Fig 2.

Enlarged lytic granules in LYST-deficient NK cells are functional. A, Granzyme B activity in total cell lysates. Granzyme B–negative 721.221 cells served as a control. B, Proteolytic activity of cathepsin B evaluated by using flow cytometry. Concanamycin A–treated cells served as a negative control. Numbers indicate median fluorescence intensity values. Confocal images show visualization of cathepsin activity in the cells; insets indicate differential interference contrast (DIC) images. Scale bars = 5 μm. C, Lysosomal pH. pH values were determined, as described in the Methods section. LYST CRISPR cells treated with concanamycin A were used as a control.
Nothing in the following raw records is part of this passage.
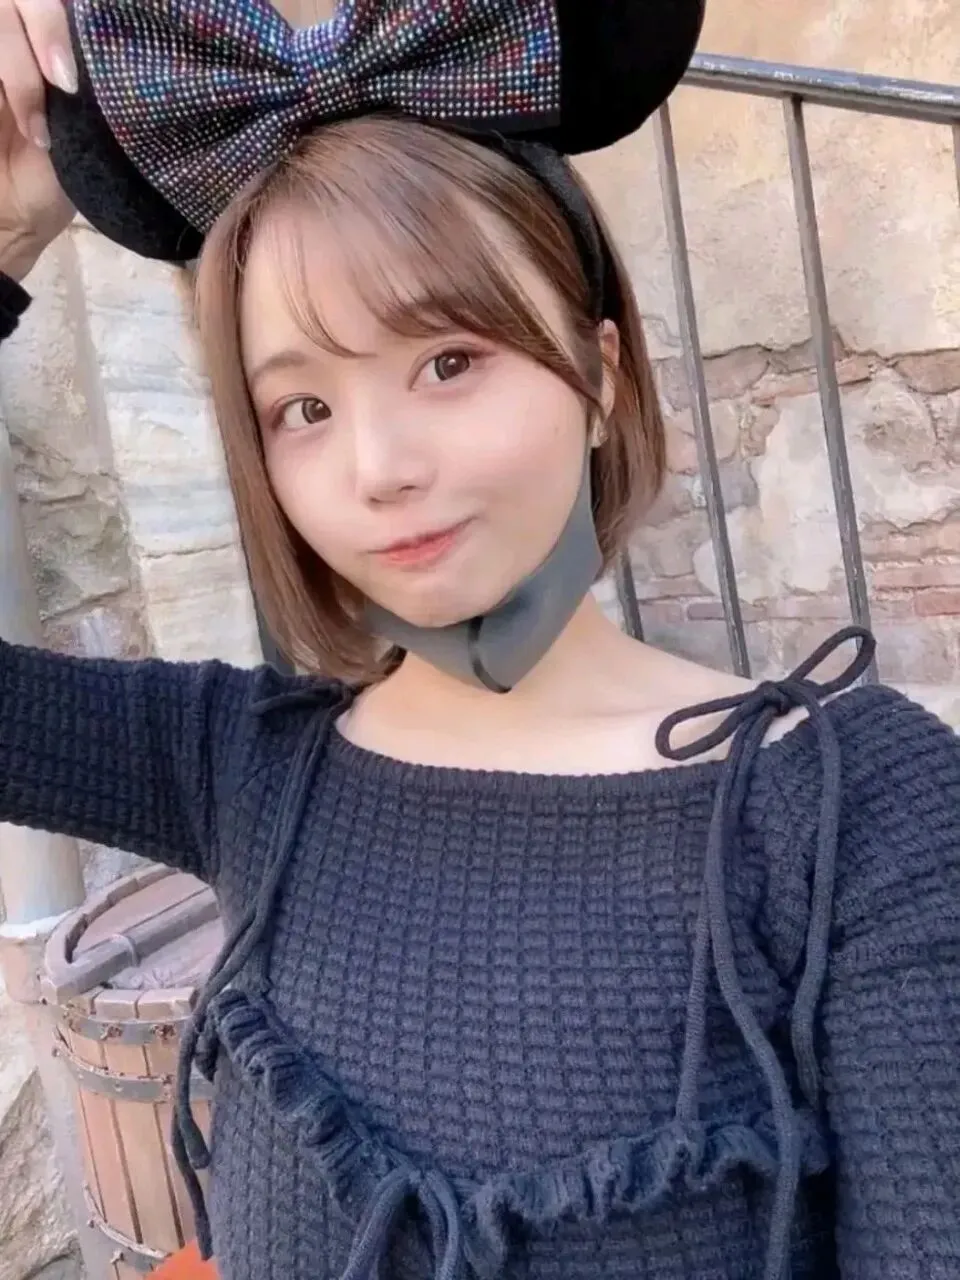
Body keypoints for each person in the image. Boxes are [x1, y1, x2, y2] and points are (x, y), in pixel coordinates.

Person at [1, 2, 959, 1279]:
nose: (379, 466)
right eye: (302, 406)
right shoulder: (237, 762)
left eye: (449, 360)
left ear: (600, 371)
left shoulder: (854, 812)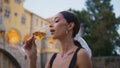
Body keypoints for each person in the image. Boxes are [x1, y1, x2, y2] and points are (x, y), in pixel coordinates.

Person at [24, 11, 92, 68]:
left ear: (70, 26)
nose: (50, 25)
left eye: (56, 21)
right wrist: (32, 58)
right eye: (51, 22)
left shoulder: (81, 55)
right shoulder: (52, 58)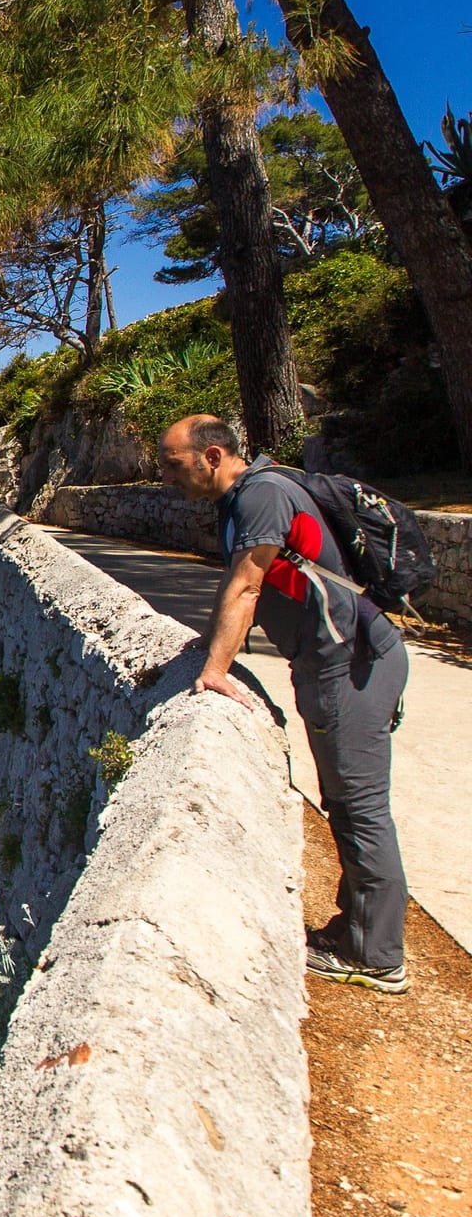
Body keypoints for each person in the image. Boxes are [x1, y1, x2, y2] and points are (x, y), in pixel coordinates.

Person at [159, 414, 411, 994]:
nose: (167, 477)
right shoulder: (244, 496)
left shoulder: (262, 495)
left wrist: (214, 671)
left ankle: (377, 956)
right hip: (336, 660)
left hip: (349, 661)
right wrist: (210, 642)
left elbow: (248, 585)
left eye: (173, 465)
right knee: (344, 801)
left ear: (212, 456)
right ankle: (355, 928)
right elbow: (245, 586)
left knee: (360, 807)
D, Lytic granule analysis. The presence of proteins in the total cell lysate (T), purified lysosomal fraction (L), and cytoplasmic fraction (C) was assessed by means of immunoblotting with antibodies specific for the indicated proteins. Each lane was loaded with 1 μg of protein material. E and F, Perforin polarization to the immunologic synapse. Cells were stained with antibodies against perforin (green), Rab27a (blue), and VAMP7 (red; Fig 2, E) or with phalloidin (F-actin marker; blue) and antibodies against pericentrin (MTOC marker; red) and perforin (green; Fig 2, F). The dashed line in Fig 2, E, shows the position of the immunologic synapse. DIC, Differential interference contrast. Scale bars = 5 μm. Graphs in Fig 2, F, show the mean distance between perforin-positive granules and the immunologic synapse or MTOC. Graphs show mean values with SDs. **P < .01, 1-way ANOVA (Fig 2, C) or the unpaired t test (Fig 2, F). ns, Not significant. Fig 2, A, C, and D, data from 3, 4, or 2 experiments, respectively; Fig 2, F, n = 18 conjugates for each cell group.